_Tasks for this exercise_
A – Answer these from the Havanese price thread:
(i) How much did Pennylite pay for Darby?
(ii) When does Pennylite's husband say they can get a second dog?
(iii) What prices did irnfit pay for Kodi and for Shelby?
B – According to the Havanese price thread, why does Pennylite see the move to Arizona as a good thing?

_Page extract_
# Prices paid for your Havanese



## Pennylite (Jan 22, 2007)

Most of you know that I ended up buying a Havanese (Darby) considered a "rare teeny tiny" who should be between 3-5 lbs. Of course, now I know that it is wrong to force the breed to be smaller, but since I paid a whopping $3,500 for this "rare" dog, I am curious as to what all of you have paid in the past or are paying now. I realize there is a great variance in how much different breeders charge, but am curious as at some point we may get another Hav for Darby, but a standard size this time! 

By the way, the breeder, Lynda Denson (http://www.wheatstate.com/~denson/), told me verbally that if Darby should go over five pounds, she would make a financial adjustment. So this will be interesting. He is seven months old and at his last vet visit, weighed 4-1/4 lbs. I almost hope he goes over 5 lbs so I can see how she will jack me around a second time! Also, despite my telling her that any Havanese parents who give birth to a puppy with a defect, the mom and dad cannot be bred again. Well, both of Darby's parents are still up on her website. Why am I surprised?

Anyway, back to the prices you've all paid, if you care to share, I would be happy to know. Penny


----------



## Pennylite (Jan 22, 2007)

*Bummed*

So my husband just called and I've been online all afternoon looking up info on liver shunts, etc., plus looking at some Havanese breeders and their dogs. I started getting very excited at the prospect of getting a second Havanese and told my husband that many of you have two or more dogs. I reminded him that Darby will be one on June 28th and what a great time to get another puppy. Welllllll, he basically cut me off at the pass and told me very frankly that we are not getting a second dog until he retires, which will be in late 2009 --- supposedly. Then we will sell our home here in New Hampshire and move permanently to our second home in Arizona. That part is a good thing because I'm from Southern California and my daughter and three little grandchildren are there so I will be living closer to them! But that aside, he did not want to get Darby either until he retired but I pestered enough that we got Darby and WHO is so besotted and in love with Darby? My husband! But this time he said, he was only going to say this once and that is he does not want another dog until he retires. Period. So I took a huge deep breath and let it go. sigh.


----------



## MopTop Havanese (Sep 25, 2006)

I have paid $1200, $1500 (2x), $1700 and one for free (that I kept out of my own litter).
I am in Ca and I see most of them going between $1800-2500.
I am sorry but I can't belive that Darby's breeder is getting so much for her "tiny" Havanese. In my opinion it's a rip-off.
That makes me so sad. But I am happy that Darby is in your loving arms. I can tell by your posts that you love him so much!


----------



## irnfit (Nov 21, 2006)

Kodi was $1500- and Shelby was $1200-. But I have been quoted as high as $2000 by some breeders. When I first started researching Havs, a few pet shops near me were asking $2500 for their "imports". 

Both of my dogs were limited regs although Shelby's breeder forgot to mark the box. If I was dishonest, I could have left it blank and used Shelby to show or breed. But I put a big black mark in the box and sent the papers off to the AKC.


----------



## havlover (Jan 12, 2007)

Murphy was $1500.

_Data extract_
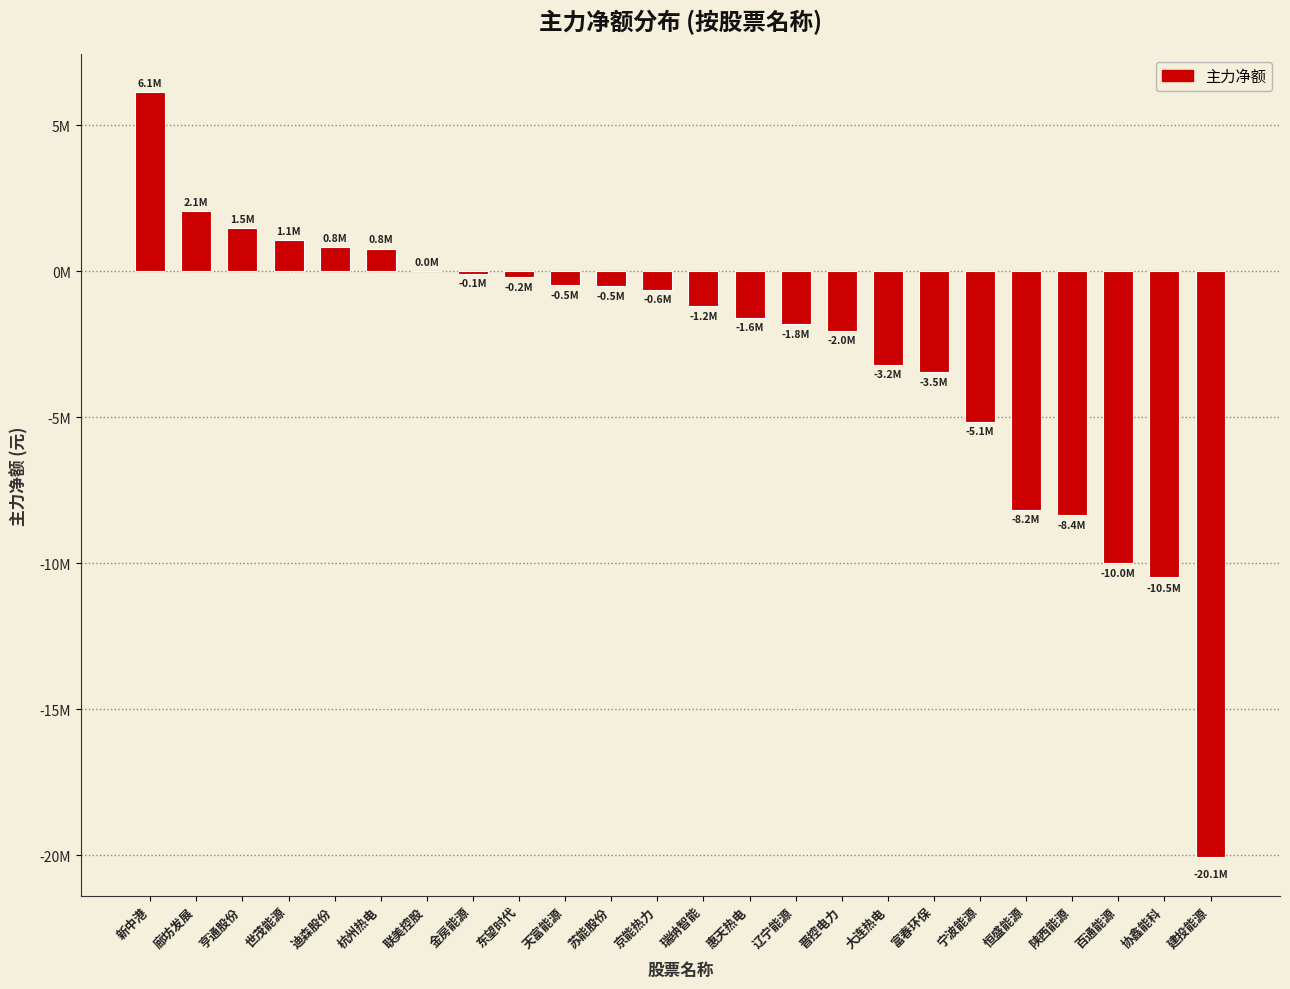

How many values are above zero?

6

_Answers in order_
A –
(i) $3,500.
(ii) Not until he retires, which is supposed to be in late 2009.
(iii) Kodi was $1500 and Shelby was $1200.

B – She is from Southern California, and her daughter and three little grandchildren live there. Moving to Arizona means she will live closer to them.